Sérgio afastou-se deliberadamente para que Idalécio pudesse falar da sua arte e, como que reforçando as palavras do amigo, mostra as peças acabadas de terminar, ainda envoltas numa nuvem de fumo e, em particular, uma delas de autoria de Idalécio.

Apesar dessa repercussão nacional continuas a não querer sair daqui…

…sem me preocupar absolutamente nada. Eu vivo e trabalho para me realizar e me sentir bem comigo próprio. É um meio de comunicação.  O meu irmão, o Carlos Amaral, é escritor e exprime-se através da escrita. O meu meio de expressão é através do que faço – e, de forma coerente através de exposições, projectos de intervenção, etc. – é assim que tento levar às pessoas a minha forma de pensar e aquilo que sou.

Primo pela verdade em tudo e em todos os momentos. Se me sinto mal em determinado sítio não disfarço e as pessoas devem entender isso. Espero que me respeitem.

Sentes que, o facto de viveres no interior do país, prejudicou a tua carreira? Há um custo de ser artista no interior?

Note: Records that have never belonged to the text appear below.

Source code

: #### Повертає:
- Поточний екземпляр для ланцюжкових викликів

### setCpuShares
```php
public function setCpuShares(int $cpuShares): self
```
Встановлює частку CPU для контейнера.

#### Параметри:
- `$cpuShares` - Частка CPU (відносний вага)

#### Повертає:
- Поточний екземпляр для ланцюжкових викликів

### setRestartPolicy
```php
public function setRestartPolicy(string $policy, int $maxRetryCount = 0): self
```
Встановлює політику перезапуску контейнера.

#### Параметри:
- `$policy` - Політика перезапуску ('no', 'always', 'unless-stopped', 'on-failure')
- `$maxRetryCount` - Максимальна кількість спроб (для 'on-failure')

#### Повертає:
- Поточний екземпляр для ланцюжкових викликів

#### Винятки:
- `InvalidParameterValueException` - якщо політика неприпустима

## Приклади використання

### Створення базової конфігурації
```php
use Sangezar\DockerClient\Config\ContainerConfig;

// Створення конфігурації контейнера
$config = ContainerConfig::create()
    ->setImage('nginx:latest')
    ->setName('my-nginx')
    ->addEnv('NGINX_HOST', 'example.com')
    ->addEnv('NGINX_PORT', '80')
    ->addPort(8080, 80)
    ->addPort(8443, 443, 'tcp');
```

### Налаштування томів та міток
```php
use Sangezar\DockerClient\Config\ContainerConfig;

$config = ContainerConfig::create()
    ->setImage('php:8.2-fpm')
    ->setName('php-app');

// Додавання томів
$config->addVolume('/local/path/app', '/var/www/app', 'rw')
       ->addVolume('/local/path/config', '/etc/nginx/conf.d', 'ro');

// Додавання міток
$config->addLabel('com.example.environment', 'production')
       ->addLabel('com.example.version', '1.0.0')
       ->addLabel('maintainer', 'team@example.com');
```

Há um custo enorme, claro! Sei que com o meu conhecimento desta arte, se estivesse mais perto das grandes cidades, teria outra projecção, mas, por outro lado, retirava-me aquilo que eu não dispenso, a minha tranquilidade interior, a minha paz, o meu silêncio, que são absolutamente necessários para as minhas criações. Eu tenho de viver num ambiente Zen, de paz.

És um eremita?

No fundo é isso. Muitas vezes, quando tenho momentos mais difíceis, em que me apetece desistir, a palavra que me vem à cabeça é, precisamente, eremita. É uma palavra que nos remete a um recolhimento interior, a uma reflexão, a um trabalhar da alma… há momentos desses! Porque, quando trabalhas sozinho, tens momentos em que, por mais força que tenhas, acabas sempre por ir abaixo e, nesses momentos, o que apetece é desistir e refugiar-me no meu cantinho.